[[ Data to examine, beginning ]]
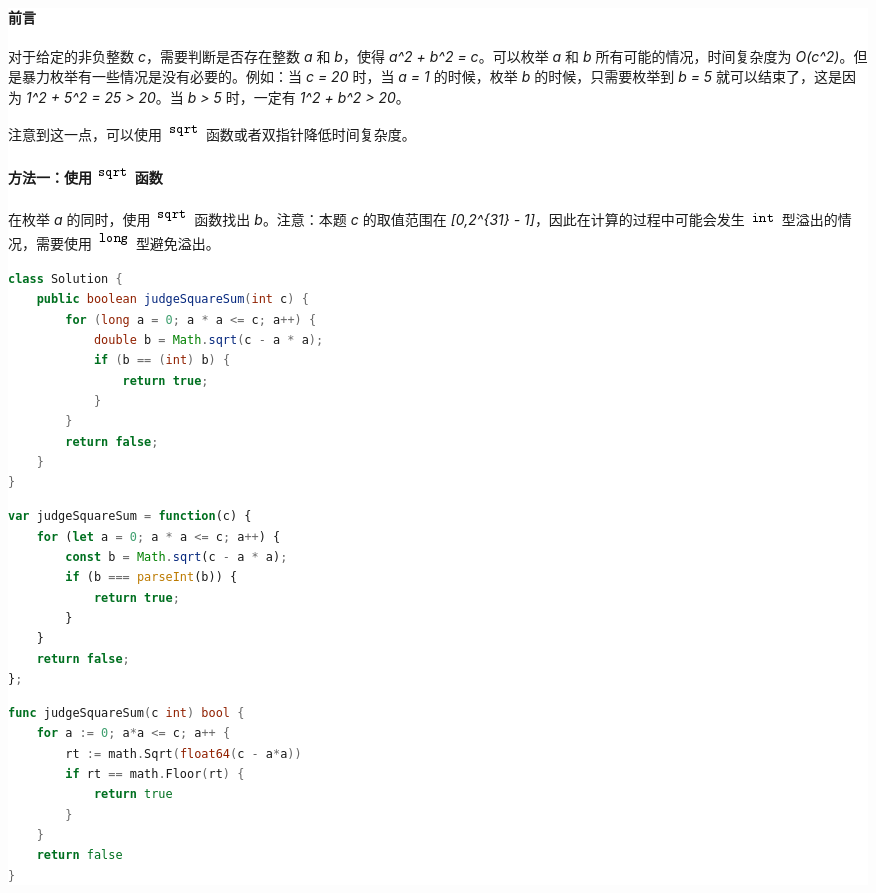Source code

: #### 前言

对于给定的非负整数 *c*，需要判断是否存在整数 *a* 和 *b*，使得 *a^2 + b^2 = c*。可以枚举 *a* 和 *b* 所有可能的情况，时间复杂度为 *O(c^2)*。但是暴力枚举有一些情况是没有必要的。例如：当 *c = 20* 时，当 *a = 1* 的时候，枚举 *b* 的时候，只需要枚举到 *b = 5* 就可以结束了，这是因为 *1^2 + 5^2 = 25 > 20*。当 *b > 5* 时，一定有 *1^2 + b^2 > 20*。

注意到这一点，可以使用  ![\texttt{sqrt} ](./p__texttt{sqrt}_.png)  函数或者双指针降低时间复杂度。

#### 方法一：使用 ![\texttt{sqrt} ](./p__texttt{sqrt}_.png)  函数

在枚举 *a* 的同时，使用 ![\texttt{sqrt} ](./p__texttt{sqrt}_.png)  函数找出 *b*。注意：本题 *c* 的取值范围在 *[0,2^{31} - 1]*，因此在计算的过程中可能会发生 ![\texttt{int} ](./p__texttt{int}_.png)  型溢出的情况，需要使用 ![\texttt{long} ](./p__texttt{long}_.png)  型避免溢出。

```Java [sol1-Java]
class Solution {
    public boolean judgeSquareSum(int c) {
        for (long a = 0; a * a <= c; a++) {
            double b = Math.sqrt(c - a * a);
            if (b == (int) b) {
                return true;
            }
        }
        return false;
    }
}
```

```JavaScript [sol1-JavaScript]
var judgeSquareSum = function(c) {
    for (let a = 0; a * a <= c; a++) {
        const b = Math.sqrt(c - a * a);
        if (b === parseInt(b)) {
            return true;
        }
    }
    return false;
};
```

```go [sol1-Golang]
func judgeSquareSum(c int) bool {
    for a := 0; a*a <= c; a++ {
        rt := math.Sqrt(float64(c - a*a))
        if rt == math.Floor(rt) {
            return true
        }
    }
    return false
}
```
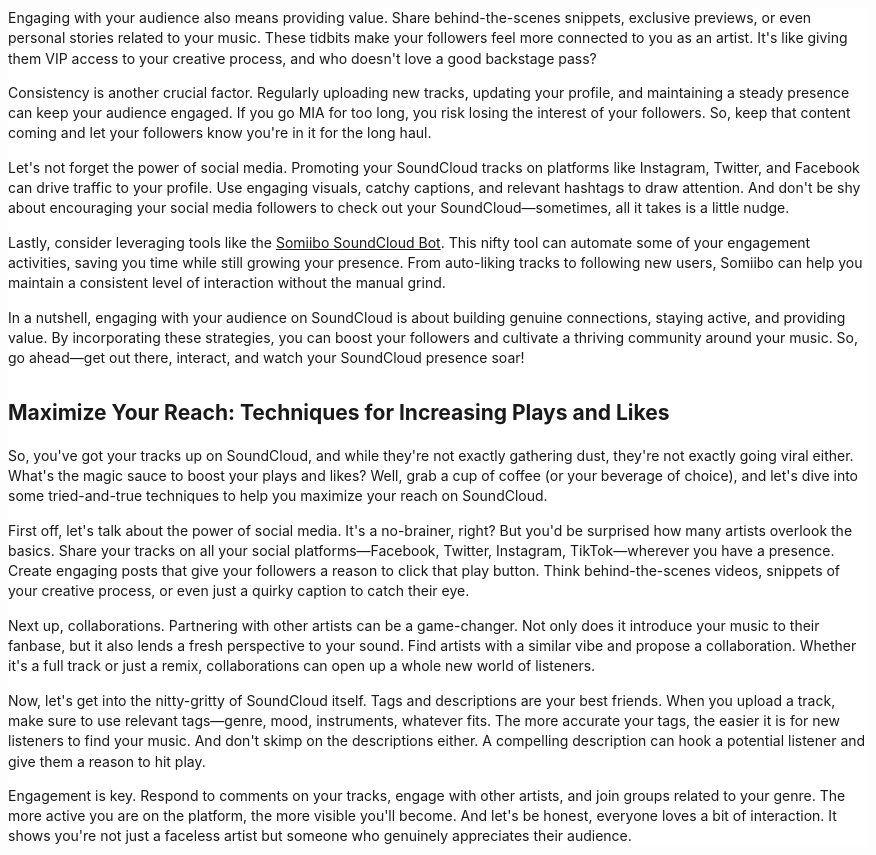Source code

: Engaging with your audience also means providing value. Share behind-the-scenes snippets, exclusive previews, or even personal stories related to your music. These tidbits make your followers feel more connected to you as an artist. It's like giving them VIP access to your creative process, and who doesn't love a good backstage pass?

Consistency is another crucial factor. Regularly uploading new tracks, updating your profile, and maintaining a steady presence can keep your audience engaged. If you go MIA for too long, you risk losing the interest of your followers. So, keep that content coming and let your followers know you're in it for the long haul.

Let's not forget the power of social media. Promoting your SoundCloud tracks on platforms like Instagram, Twitter, and Facebook can drive traffic to your profile. Use engaging visuals, catchy captions, and relevant hashtags to draw attention. And don't be shy about encouraging your social media followers to check out your SoundCloud—sometimes, all it takes is a little nudge.

Lastly, consider leveraging tools like the [Somiibo SoundCloud Bot](https://soundcloudbooster.com/blog/soundcloud-marketing-made-easy-leveraging-somiibo-for-optimal-results). This nifty tool can automate some of your engagement activities, saving you time while still growing your presence. From auto-liking tracks to following new users, Somiibo can help you maintain a consistent level of interaction without the manual grind.

In a nutshell, engaging with your audience on SoundCloud is about building genuine connections, staying active, and providing value. By incorporating these strategies, you can boost your followers and cultivate a thriving community around your music. So, go ahead—get out there, interact, and watch your SoundCloud presence soar!



## Maximize Your Reach: Techniques for Increasing Plays and Likes

So, you've got your tracks up on SoundCloud, and while they're not exactly gathering dust, they're not exactly going viral either. What's the magic sauce to boost your plays and likes? Well, grab a cup of coffee (or your beverage of choice), and let's dive into some tried-and-true techniques to help you maximize your reach on SoundCloud.

First off, let's talk about the power of social media. It's a no-brainer, right? But you'd be surprised how many artists overlook the basics. Share your tracks on all your social platforms—Facebook, Twitter, Instagram, TikTok—wherever you have a presence. Create engaging posts that give your followers a reason to click that play button. Think behind-the-scenes videos, snippets of your creative process, or even just a quirky caption to catch their eye.

Next up, collaborations. Partnering with other artists can be a game-changer. Not only does it introduce your music to their fanbase, but it also lends a fresh perspective to your sound. Find artists with a similar vibe and propose a collaboration. Whether it's a full track or just a remix, collaborations can open up a whole new world of listeners.

Now, let's get into the nitty-gritty of SoundCloud itself. Tags and descriptions are your best friends. When you upload a track, make sure to use relevant tags—genre, mood, instruments, whatever fits. The more accurate your tags, the easier it is for new listeners to find your music. And don't skimp on the descriptions either. A compelling description can hook a potential listener and give them a reason to hit play.

Engagement is key. Respond to comments on your tracks, engage with other artists, and join groups related to your genre. The more active you are on the platform, the more visible you'll become. And let's be honest, everyone loves a bit of interaction. It shows you're not just a faceless artist but someone who genuinely appreciates their audience.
[[ Data to examine, end ]]
Copy all lines from the entries that contain the word "either".

Answer for the task -
So, you've got your tracks up on SoundCloud, and while they're not exactly gathering dust, they're not exactly going viral either. What's the magic sauce to boost your plays and likes? Well, grab a cup of coffee (or your beverage of choice), and let's dive into some tried-and-true techniques to help you maximize your reach on SoundCloud.
Now, let's get into the nitty-gritty of SoundCloud itself. Tags and descriptions are your best friends. When you upload a track, make sure to use relevant tags—genre, mood, instruments, whatever fits. The more accurate your tags, the easier it is for new listeners to find your music. And don't skimp on the descriptions either. A compelling description can hook a potential listener and give them a reason to hit play.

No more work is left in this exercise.